And so it goes. Temple 1, 2, and 3 on the first day, Monday the 13th. I stayed at the Bandou Ryokan on the first night, eating cheap from a nearby grocery store. I think I was the only guest in the inn. The second day covered temples 4, 5 and 6 - I wanted to go to 7 where there was supposedly an onsen (hot spring) nearby, but they were booked, so I stayed at Temple 6, Anraku-ji, the Temple of Everlasting Joy. They had their own very nice onsen bath right in the temple dormitory - very nice! Dinner, breakfast, a private service and a chance to touch the Yakushi Nyorai, with the blessed mitten as a souvenir were all included in the ¥6500 lodging fee. Best deal yet!

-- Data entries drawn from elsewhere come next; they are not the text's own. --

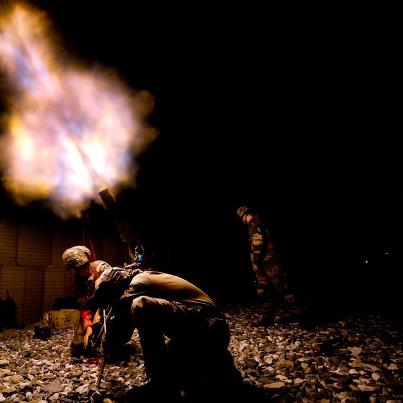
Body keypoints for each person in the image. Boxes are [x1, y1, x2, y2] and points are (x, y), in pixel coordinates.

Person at [62, 245, 243, 401]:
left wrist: (107, 341)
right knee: (183, 370)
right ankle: (220, 365)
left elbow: (120, 329)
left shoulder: (136, 285)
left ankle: (159, 385)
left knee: (141, 306)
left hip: (211, 328)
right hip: (200, 328)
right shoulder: (132, 280)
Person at [236, 205, 301, 324]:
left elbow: (258, 245)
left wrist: (255, 262)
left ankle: (300, 313)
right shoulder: (258, 223)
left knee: (283, 287)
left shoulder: (255, 224)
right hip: (264, 263)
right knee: (264, 290)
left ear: (244, 216)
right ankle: (267, 317)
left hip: (269, 262)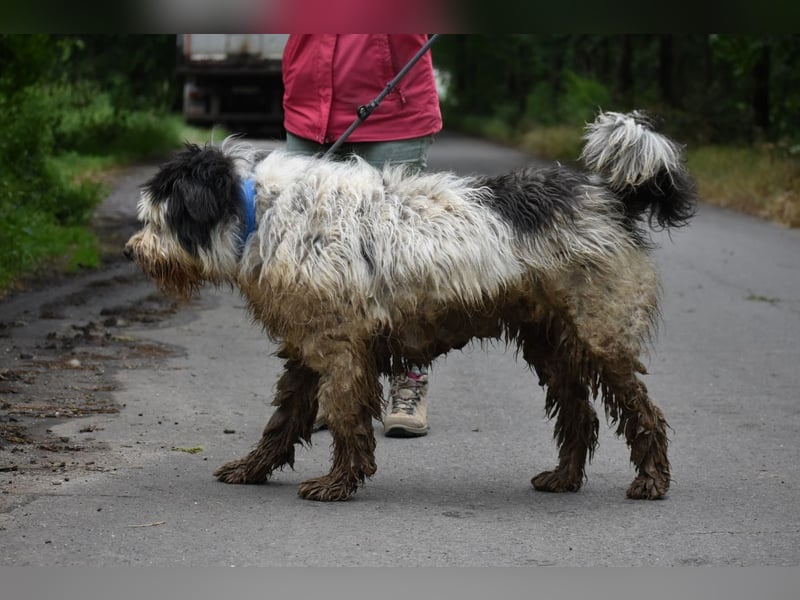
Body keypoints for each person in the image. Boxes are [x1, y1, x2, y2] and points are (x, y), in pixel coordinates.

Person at [281, 34, 442, 437]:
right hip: (308, 109)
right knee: (309, 266)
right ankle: (326, 386)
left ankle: (409, 379)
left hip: (395, 109)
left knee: (398, 260)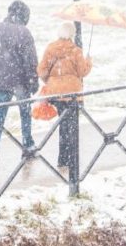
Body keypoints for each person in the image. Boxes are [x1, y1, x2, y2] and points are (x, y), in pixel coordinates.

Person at [0, 0, 39, 152]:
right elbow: (30, 61)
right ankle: (28, 145)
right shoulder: (24, 32)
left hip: (1, 80)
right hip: (20, 81)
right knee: (25, 113)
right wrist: (33, 81)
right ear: (24, 16)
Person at [38, 22, 92, 168]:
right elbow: (82, 72)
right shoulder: (76, 50)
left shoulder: (51, 48)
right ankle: (72, 159)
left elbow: (41, 70)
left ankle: (62, 159)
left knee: (63, 125)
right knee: (72, 126)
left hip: (56, 94)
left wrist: (51, 82)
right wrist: (89, 61)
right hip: (73, 93)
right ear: (72, 34)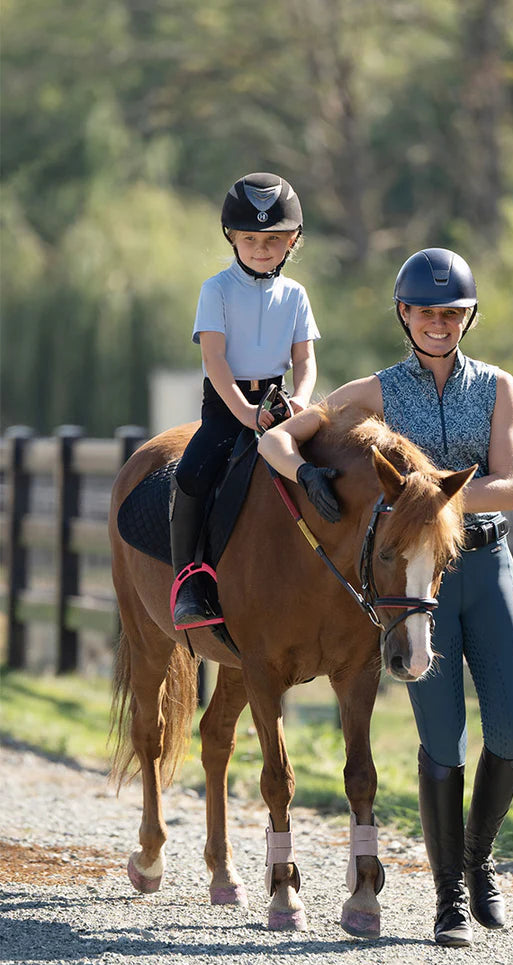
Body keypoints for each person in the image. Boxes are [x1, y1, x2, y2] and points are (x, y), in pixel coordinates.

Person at [258, 248, 513, 948]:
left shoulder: (498, 387)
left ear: (468, 316)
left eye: (450, 313)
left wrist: (426, 496)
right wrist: (301, 470)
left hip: (484, 562)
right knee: (442, 739)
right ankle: (447, 900)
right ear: (404, 315)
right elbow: (283, 438)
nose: (437, 324)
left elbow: (510, 484)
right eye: (424, 312)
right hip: (410, 585)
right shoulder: (374, 390)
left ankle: (478, 862)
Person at [170, 172, 320, 629]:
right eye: (251, 238)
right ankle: (188, 583)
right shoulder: (215, 290)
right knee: (192, 476)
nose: (261, 248)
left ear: (292, 240)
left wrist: (298, 402)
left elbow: (306, 361)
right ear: (233, 237)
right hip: (226, 405)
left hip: (278, 406)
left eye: (273, 239)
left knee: (329, 471)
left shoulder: (296, 295)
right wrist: (245, 414)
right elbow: (215, 360)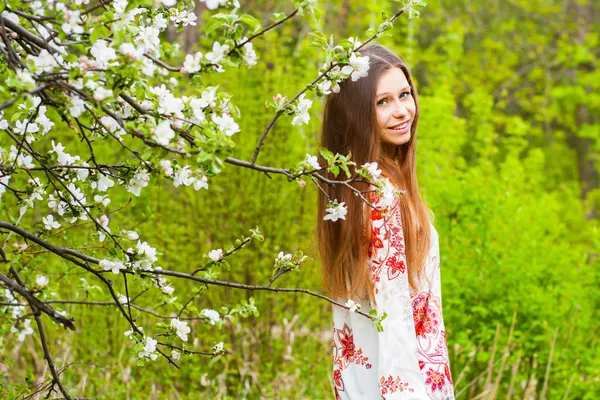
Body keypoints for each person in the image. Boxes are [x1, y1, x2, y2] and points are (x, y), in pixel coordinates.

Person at [316, 44, 455, 399]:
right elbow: (394, 319)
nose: (402, 111)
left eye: (405, 95)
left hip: (362, 383)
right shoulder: (380, 199)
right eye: (383, 102)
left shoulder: (352, 191)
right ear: (355, 116)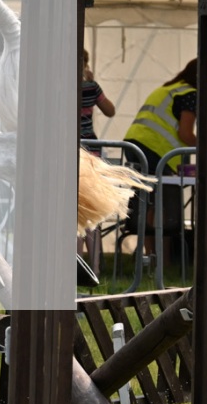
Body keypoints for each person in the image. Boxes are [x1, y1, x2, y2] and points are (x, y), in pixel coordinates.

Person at [122, 59, 198, 267]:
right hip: (153, 149)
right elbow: (185, 134)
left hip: (135, 144)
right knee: (162, 205)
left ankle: (151, 256)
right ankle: (162, 261)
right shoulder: (190, 94)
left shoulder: (170, 88)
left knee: (147, 202)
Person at [79, 48, 116, 144]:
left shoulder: (59, 88)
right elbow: (110, 111)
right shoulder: (91, 87)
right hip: (88, 143)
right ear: (85, 65)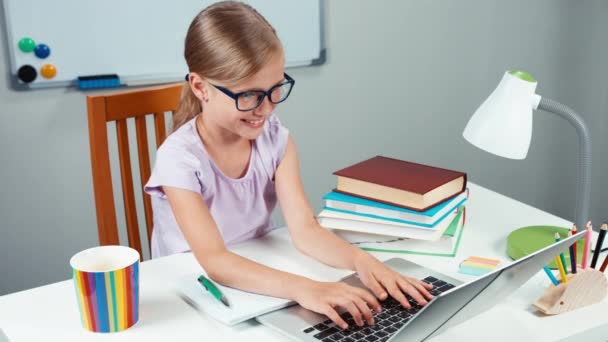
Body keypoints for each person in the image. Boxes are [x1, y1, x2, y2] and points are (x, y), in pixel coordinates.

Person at [145, 1, 433, 329]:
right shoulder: (178, 159)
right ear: (200, 88)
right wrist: (306, 288)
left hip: (260, 274)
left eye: (275, 89)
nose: (266, 109)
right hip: (191, 292)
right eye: (250, 96)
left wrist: (362, 262)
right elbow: (215, 261)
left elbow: (305, 229)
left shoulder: (274, 138)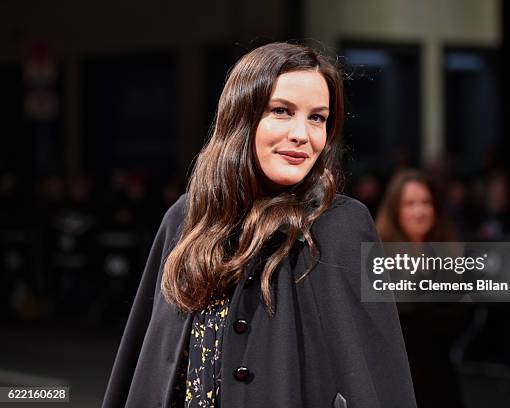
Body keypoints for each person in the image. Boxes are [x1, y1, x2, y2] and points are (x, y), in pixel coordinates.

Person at [102, 42, 416, 408]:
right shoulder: (186, 219)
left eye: (318, 117)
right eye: (282, 111)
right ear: (242, 116)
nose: (303, 134)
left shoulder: (340, 225)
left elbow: (376, 376)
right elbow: (148, 363)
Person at [376, 169, 468, 408]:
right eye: (410, 204)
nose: (419, 211)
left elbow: (461, 316)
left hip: (441, 378)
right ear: (396, 210)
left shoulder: (448, 254)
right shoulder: (380, 258)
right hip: (397, 381)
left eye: (426, 203)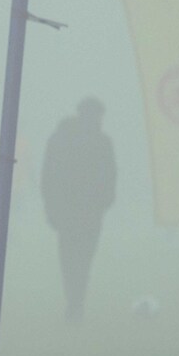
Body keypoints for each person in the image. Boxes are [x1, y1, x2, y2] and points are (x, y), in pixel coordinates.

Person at [40, 97, 115, 323]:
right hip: (86, 212)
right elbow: (110, 177)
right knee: (82, 260)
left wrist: (51, 207)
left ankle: (74, 302)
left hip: (70, 212)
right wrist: (104, 202)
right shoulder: (101, 142)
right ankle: (76, 302)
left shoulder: (59, 139)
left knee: (70, 259)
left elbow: (47, 176)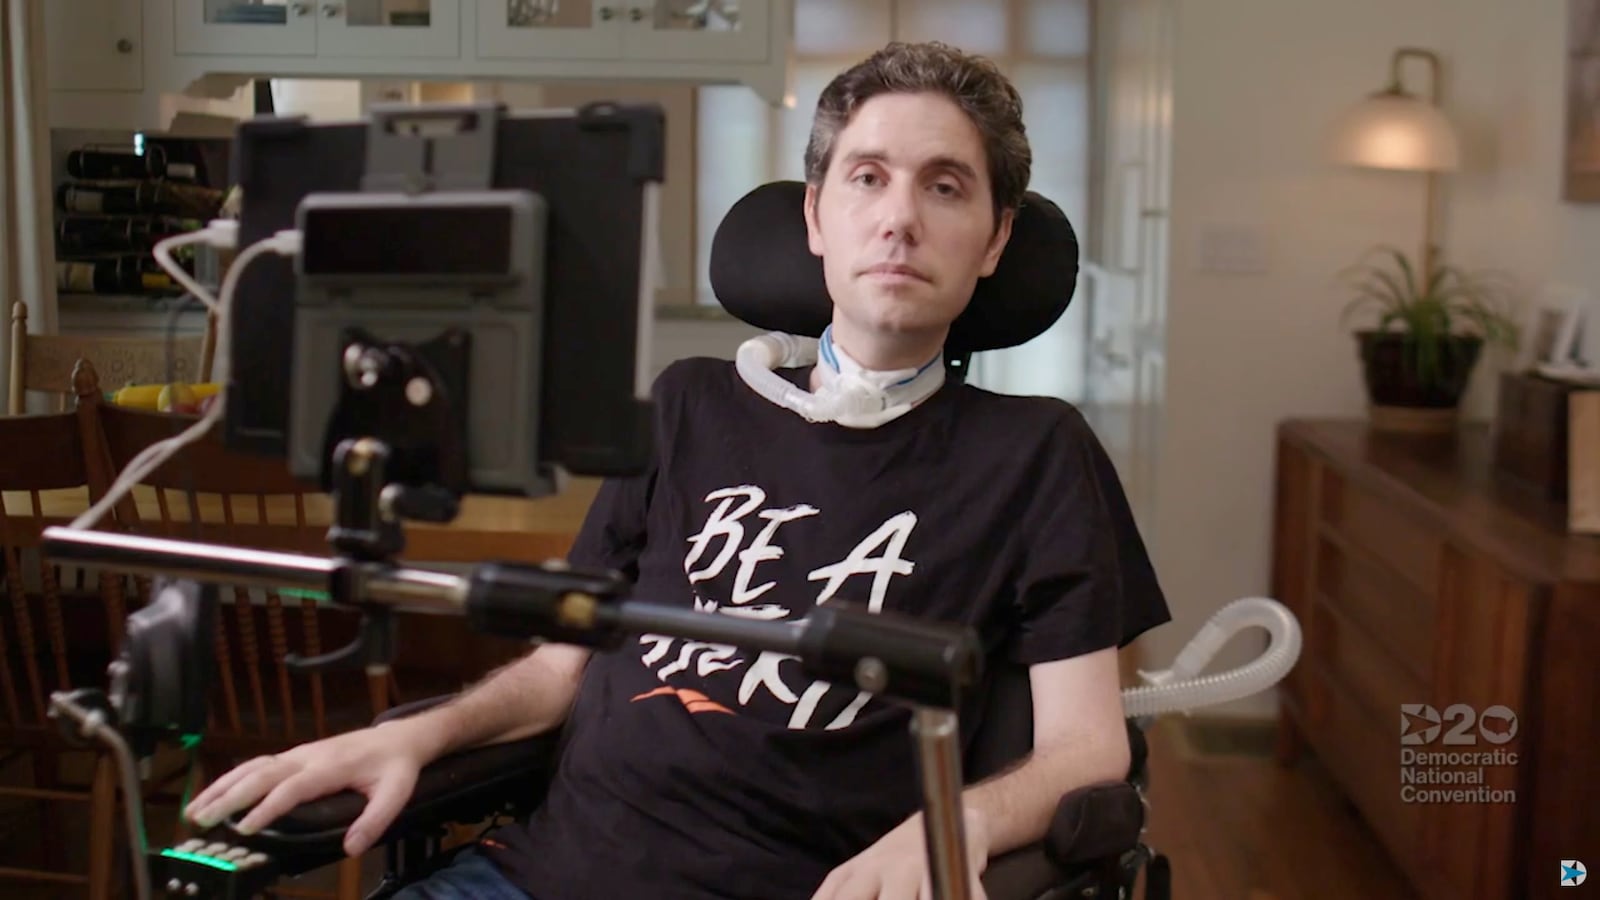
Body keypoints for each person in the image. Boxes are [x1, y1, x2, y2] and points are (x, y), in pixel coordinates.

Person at [185, 40, 1171, 900]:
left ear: (996, 238)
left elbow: (1089, 748)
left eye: (945, 185)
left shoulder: (1037, 453)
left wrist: (950, 829)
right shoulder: (690, 404)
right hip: (536, 876)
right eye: (866, 177)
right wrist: (419, 735)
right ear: (815, 219)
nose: (899, 218)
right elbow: (559, 664)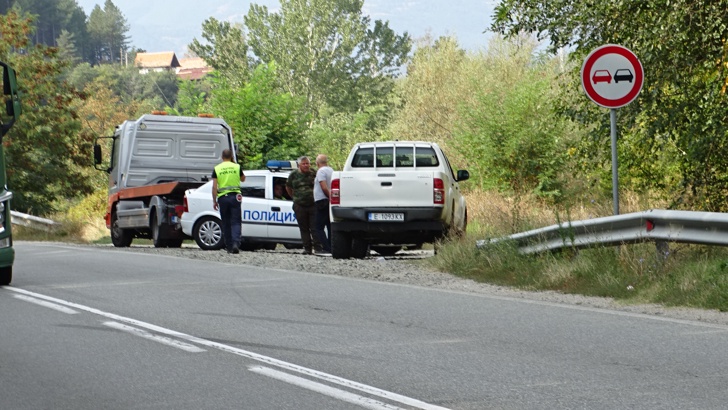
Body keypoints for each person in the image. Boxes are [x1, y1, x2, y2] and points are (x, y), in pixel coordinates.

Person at [212, 148, 245, 254]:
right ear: (231, 156)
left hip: (222, 198)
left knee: (226, 222)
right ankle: (236, 243)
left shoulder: (217, 168)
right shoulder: (237, 167)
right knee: (236, 222)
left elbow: (214, 187)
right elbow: (243, 179)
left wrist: (214, 201)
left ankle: (229, 246)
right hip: (235, 197)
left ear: (222, 157)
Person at [286, 156, 321, 255]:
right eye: (304, 164)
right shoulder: (294, 175)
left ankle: (318, 248)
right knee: (304, 228)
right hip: (300, 205)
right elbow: (288, 187)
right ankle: (307, 248)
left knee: (314, 227)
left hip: (313, 204)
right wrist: (295, 197)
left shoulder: (314, 173)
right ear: (299, 165)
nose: (306, 165)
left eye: (307, 163)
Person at [313, 154, 333, 254]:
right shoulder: (331, 170)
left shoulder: (321, 172)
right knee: (329, 225)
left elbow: (324, 187)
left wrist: (329, 197)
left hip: (322, 201)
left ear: (317, 163)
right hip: (329, 201)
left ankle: (326, 247)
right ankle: (331, 246)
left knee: (318, 227)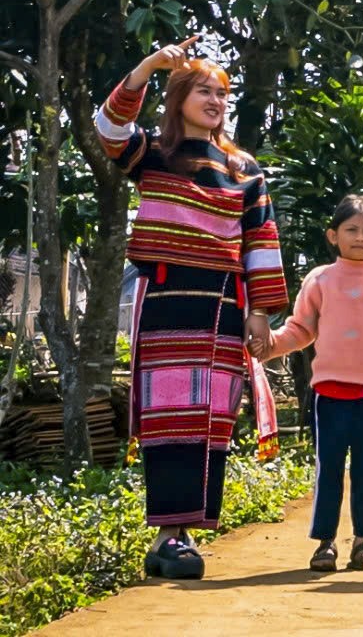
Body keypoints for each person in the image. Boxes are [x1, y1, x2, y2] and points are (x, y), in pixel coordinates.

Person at [95, 41, 289, 581]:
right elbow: (109, 131)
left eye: (222, 93)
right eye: (203, 90)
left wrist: (260, 313)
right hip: (165, 297)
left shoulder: (242, 168)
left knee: (212, 419)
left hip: (223, 304)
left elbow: (260, 239)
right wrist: (149, 67)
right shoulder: (154, 152)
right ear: (178, 96)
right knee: (169, 415)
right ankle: (170, 533)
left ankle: (181, 533)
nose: (215, 100)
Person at [259, 193, 363, 572]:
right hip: (328, 394)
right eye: (351, 229)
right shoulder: (320, 279)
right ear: (333, 235)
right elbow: (301, 329)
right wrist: (270, 346)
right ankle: (324, 543)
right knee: (328, 467)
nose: (359, 237)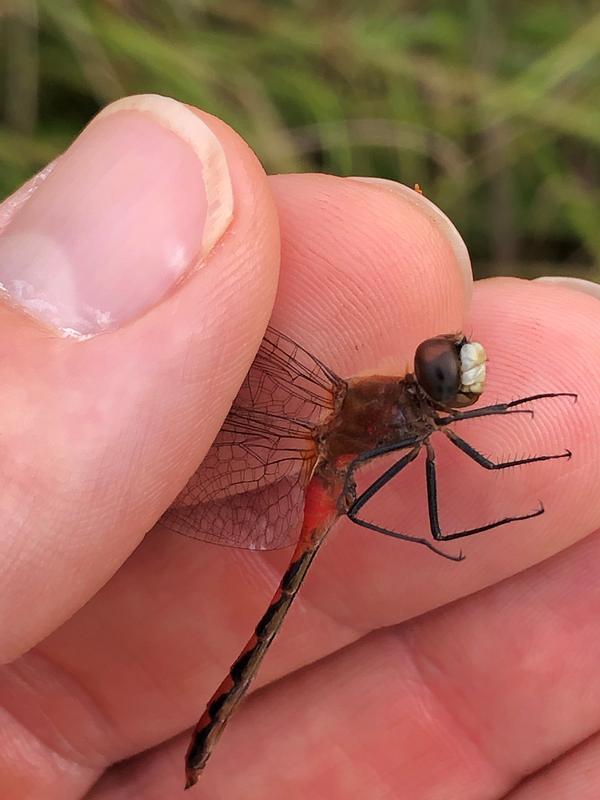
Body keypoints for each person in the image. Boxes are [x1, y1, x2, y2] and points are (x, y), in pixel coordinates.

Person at [1, 94, 599, 799]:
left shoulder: (405, 403)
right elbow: (454, 480)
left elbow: (398, 500)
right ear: (429, 382)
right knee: (438, 510)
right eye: (450, 369)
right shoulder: (401, 415)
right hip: (326, 471)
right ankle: (205, 742)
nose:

The following day (the 15th?) I hit number 7 early in the morning, then on to 8 up in the hills, 9 back on the plain, 10, nestled way up in a valley, and then nearly back tracking to make my way down the flood-wasteland of the Yoshino River's levee toward Kamojima at the bottom of the mountain. Quite a walk. The last leg of the day was the bridge that carried me across the massive riverbed into Kamojima itself. I counted my steps, and got to 1273 upon hitting solid ground on the other side!

This brings it about up to speed... for more about Kamojima, look to the bit of intro in the previous post... Best thing about it was borrowing a bike from the ryokan and riding all over town - must have covered more distance in two hours just exploring the town than I had in 3 days walking... I felt like I was traveling at light speed! Wheeeee!